*Work request:*
Please restate the data word for word.

(Data excerpts)
+ + + + +

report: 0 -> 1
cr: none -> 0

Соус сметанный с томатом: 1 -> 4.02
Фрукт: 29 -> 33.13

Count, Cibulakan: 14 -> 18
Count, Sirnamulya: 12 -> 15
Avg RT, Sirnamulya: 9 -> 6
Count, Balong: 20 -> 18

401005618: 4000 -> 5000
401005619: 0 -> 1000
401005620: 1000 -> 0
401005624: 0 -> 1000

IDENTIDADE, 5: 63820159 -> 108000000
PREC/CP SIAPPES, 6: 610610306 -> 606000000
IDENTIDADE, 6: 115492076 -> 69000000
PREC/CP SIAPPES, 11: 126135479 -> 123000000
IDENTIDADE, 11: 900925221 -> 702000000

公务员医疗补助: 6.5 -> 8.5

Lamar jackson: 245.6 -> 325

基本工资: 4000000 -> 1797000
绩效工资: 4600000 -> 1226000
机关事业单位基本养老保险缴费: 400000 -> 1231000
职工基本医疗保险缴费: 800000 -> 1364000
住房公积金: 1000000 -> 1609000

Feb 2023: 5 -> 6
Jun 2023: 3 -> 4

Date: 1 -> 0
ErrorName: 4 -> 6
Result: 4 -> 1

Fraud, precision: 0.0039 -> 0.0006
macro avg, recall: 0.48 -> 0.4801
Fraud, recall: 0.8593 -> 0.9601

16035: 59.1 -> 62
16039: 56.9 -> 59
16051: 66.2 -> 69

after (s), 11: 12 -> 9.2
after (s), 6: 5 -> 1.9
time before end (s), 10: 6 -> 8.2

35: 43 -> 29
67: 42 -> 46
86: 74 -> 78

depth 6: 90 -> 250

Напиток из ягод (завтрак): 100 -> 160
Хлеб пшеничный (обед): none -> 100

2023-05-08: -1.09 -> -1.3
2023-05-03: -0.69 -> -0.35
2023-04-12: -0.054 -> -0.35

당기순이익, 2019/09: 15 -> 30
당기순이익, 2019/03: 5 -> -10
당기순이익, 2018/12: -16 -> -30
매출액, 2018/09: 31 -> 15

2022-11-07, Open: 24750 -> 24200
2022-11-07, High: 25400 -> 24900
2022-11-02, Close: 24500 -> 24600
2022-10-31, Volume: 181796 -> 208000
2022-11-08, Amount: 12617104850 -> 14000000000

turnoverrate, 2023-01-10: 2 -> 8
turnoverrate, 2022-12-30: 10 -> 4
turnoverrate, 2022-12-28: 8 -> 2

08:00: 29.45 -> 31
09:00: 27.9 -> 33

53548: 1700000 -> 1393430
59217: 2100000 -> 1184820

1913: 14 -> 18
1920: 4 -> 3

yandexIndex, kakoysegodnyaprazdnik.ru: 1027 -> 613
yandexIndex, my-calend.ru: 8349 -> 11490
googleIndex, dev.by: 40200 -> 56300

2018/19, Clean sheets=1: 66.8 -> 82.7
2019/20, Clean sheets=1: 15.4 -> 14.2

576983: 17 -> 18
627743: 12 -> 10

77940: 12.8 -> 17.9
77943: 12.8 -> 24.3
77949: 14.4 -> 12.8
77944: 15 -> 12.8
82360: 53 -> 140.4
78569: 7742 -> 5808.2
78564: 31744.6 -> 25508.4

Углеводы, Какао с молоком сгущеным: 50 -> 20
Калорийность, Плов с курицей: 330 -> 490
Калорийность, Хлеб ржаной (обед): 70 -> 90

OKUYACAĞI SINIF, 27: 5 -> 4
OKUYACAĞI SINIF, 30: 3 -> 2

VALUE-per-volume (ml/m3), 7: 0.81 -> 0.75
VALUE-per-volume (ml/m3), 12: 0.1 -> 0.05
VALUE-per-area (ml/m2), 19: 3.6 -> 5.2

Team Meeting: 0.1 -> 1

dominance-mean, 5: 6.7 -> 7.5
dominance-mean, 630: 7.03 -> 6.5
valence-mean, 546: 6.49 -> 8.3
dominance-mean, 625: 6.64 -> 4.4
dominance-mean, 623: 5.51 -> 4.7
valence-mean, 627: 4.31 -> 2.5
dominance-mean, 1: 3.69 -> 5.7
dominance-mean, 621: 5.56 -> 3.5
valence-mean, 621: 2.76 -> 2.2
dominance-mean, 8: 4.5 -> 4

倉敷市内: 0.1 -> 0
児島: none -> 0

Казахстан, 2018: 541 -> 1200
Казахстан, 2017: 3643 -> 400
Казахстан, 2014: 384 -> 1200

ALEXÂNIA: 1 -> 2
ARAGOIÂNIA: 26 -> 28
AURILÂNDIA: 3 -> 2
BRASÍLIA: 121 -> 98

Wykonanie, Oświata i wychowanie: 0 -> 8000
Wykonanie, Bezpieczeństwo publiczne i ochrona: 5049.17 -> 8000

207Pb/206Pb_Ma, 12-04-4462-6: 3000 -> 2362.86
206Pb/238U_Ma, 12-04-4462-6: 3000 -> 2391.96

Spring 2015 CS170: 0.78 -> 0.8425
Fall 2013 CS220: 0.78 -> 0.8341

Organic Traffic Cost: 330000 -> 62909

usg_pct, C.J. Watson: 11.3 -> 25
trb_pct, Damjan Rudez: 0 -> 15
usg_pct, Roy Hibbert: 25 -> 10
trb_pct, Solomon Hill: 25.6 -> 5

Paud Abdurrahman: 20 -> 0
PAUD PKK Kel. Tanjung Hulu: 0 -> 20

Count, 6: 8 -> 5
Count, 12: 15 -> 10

+ + + + +

*Answer space:*
report: 0 -> 1
cr: none -> 0

Соус сметанный с томатом: 1 -> 4.02
Фрукт: 29 -> 33.13

Count, Cibulakan: 14 -> 18
Count, Sirnamulya: 12 -> 15
Avg RT, Sirnamulya: 9 -> 6
Count, Balong: 20 -> 18

401005618: 4000 -> 5000
401005619: 0 -> 1000
401005620: 1000 -> 0
401005624: 0 -> 1000

IDENTIDADE, 5: 63820159 -> 108000000
PREC/CP SIAPPES, 6: 610610306 -> 606000000
IDENTIDADE, 6: 115492076 -> 69000000
PREC/CP SIAPPES, 11: 126135479 -> 123000000
IDENTIDADE, 11: 900925221 -> 702000000

公务员医疗补助: 6.5 -> 8.5

Lamar jackson: 245.6 -> 325

基本工资: 4000000 -> 1797000
绩效工资: 4600000 -> 1226000
机关事业单位基本养老保险缴费: 400000 -> 1231000
职工基本医疗保险缴费: 800000 -> 1364000
住房公积金: 1000000 -> 1609000

Feb 2023: 5 -> 6
Jun 2023: 3 -> 4

Date: 1 -> 0
ErrorName: 4 -> 6
Result: 4 -> 1

Fraud, precision: 0.0039 -> 0.0006
macro avg, recall: 0.48 -> 0.4801
Fraud, recall: 0.8593 -> 0.9601

16035: 59.1 -> 62
16039: 56.9 -> 59
16051: 66.2 -> 69

after (s), 11: 12 -> 9.2
after (s), 6: 5 -> 1.9
time before end (s), 10: 6 -> 8.2

35: 43 -> 29
67: 42 -> 46
86: 74 -> 78

depth 6: 90 -> 250

Напиток из ягод (завтрак): 100 -> 160
Хлеб пшеничный (обед): none -> 100

2023-05-08: -1.09 -> -1.3
2023-05-03: -0.69 -> -0.35
2023-04-12: -0.054 -> -0.35

당기순이익, 2019/09: 15 -> 30
당기순이익, 2019/03: 5 -> -10
당기순이익, 2018/12: -16 -> -30
매출액, 2018/09: 31 -> 15

2022-11-07, Open: 24750 -> 24200
2022-11-07, High: 25400 -> 24900
2022-11-02, Close: 24500 -> 24600
2022-10-31, Volume: 181796 -> 208000
2022-11-08, Amount: 12617104850 -> 14000000000

turnoverrate, 2023-01-10: 2 -> 8
turnoverrate, 2022-12-30: 10 -> 4
turnoverrate, 2022-12-28: 8 -> 2

08:00: 29.45 -> 31
09:00: 27.9 -> 33

53548: 1700000 -> 1393430
59217: 2100000 -> 1184820

1913: 14 -> 18
1920: 4 -> 3

yandexIndex, kakoysegodnyaprazdnik.ru: 1027 -> 613
yandexIndex, my-calend.ru: 8349 -> 11490
googleIndex, dev.by: 40200 -> 56300

2018/19, Clean sheets=1: 66.8 -> 82.7
2019/20, Clean sheets=1: 15.4 -> 14.2

576983: 17 -> 18
627743: 12 -> 10

77940: 12.8 -> 17.9
77943: 12.8 -> 24.3
77949: 14.4 -> 12.8
77944: 15 -> 12.8
82360: 53 -> 140.4
78569: 7742 -> 5808.2
78564: 31744.6 -> 25508.4

Углеводы, Какао с молоком сгущеным: 50 -> 20
Калорийность, Плов с курицей: 330 -> 490
Калорийность, Хлеб ржаной (обед): 70 -> 90

OKUYACAĞI SINIF, 27: 5 -> 4
OKUYACAĞI SINIF, 30: 3 -> 2

VALUE-per-volume (ml/m3), 7: 0.81 -> 0.75
VALUE-per-volume (ml/m3), 12: 0.1 -> 0.05
VALUE-per-area (ml/m2), 19: 3.6 -> 5.2

Team Meeting: 0.1 -> 1

dominance-mean, 5: 6.7 -> 7.5
dominance-mean, 630: 7.03 -> 6.5
valence-mean, 546: 6.49 -> 8.3
dominance-mean, 625: 6.64 -> 4.4
dominance-mean, 623: 5.51 -> 4.7
valence-mean, 627: 4.31 -> 2.5
dominance-mean, 1: 3.69 -> 5.7
dominance-mean, 621: 5.56 -> 3.5
valence-mean, 621: 2.76 -> 2.2
dominance-mean, 8: 4.5 -> 4

倉敷市内: 0.1 -> 0
児島: none -> 0

Казахстан, 2018: 541 -> 1200
Казахстан, 2017: 3643 -> 400
Казахстан, 2014: 384 -> 1200

ALEXÂNIA: 1 -> 2
ARAGOIÂNIA: 26 -> 28
AURILÂNDIA: 3 -> 2
BRASÍLIA: 121 -> 98

Wykonanie, Oświata i wychowanie: 0 -> 8000
Wykonanie, Bezpieczeństwo publiczne i ochrona: 5049.17 -> 8000

207Pb/206Pb_Ma, 12-04-4462-6: 3000 -> 2362.86
206Pb/238U_Ma, 12-04-4462-6: 3000 -> 2391.96

Spring 2015 CS170: 0.78 -> 0.8425
Fall 2013 CS220: 0.78 -> 0.8341

Organic Traffic Cost: 330000 -> 62909

usg_pct, C.J. Watson: 11.3 -> 25
trb_pct, Damjan Rudez: 0 -> 15
usg_pct, Roy Hibbert: 25 -> 10
trb_pct, Solomon Hill: 25.6 -> 5

Paud Abdurrahman: 20 -> 0
PAUD PKK Kel. Tanjung Hulu: 0 -> 20

Count, 6: 8 -> 5
Count, 12: 15 -> 10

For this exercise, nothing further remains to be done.